ASSIGNED TASK
Verbatim copy, images omitted: return the full listing.

'''

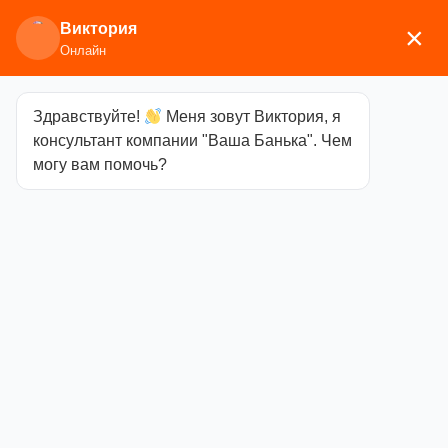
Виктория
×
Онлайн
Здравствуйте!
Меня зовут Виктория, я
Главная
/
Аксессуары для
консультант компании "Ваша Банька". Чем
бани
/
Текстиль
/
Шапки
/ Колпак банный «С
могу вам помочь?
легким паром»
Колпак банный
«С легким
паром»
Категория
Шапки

'''

SOLUTION TO THE EXERCISE
Виктория
×
Онлайн
Здравствуйте!
Меня зовут Виктория, я
Главная
/
Аксессуары для
консультант компании "Ваша Банька". Чем
бани
/
Текстиль
/
Шапки
/ Колпак банный «С
могу вам помочь?
легким паром»
Колпак банный
«С легким
паром»
Категория
Шапки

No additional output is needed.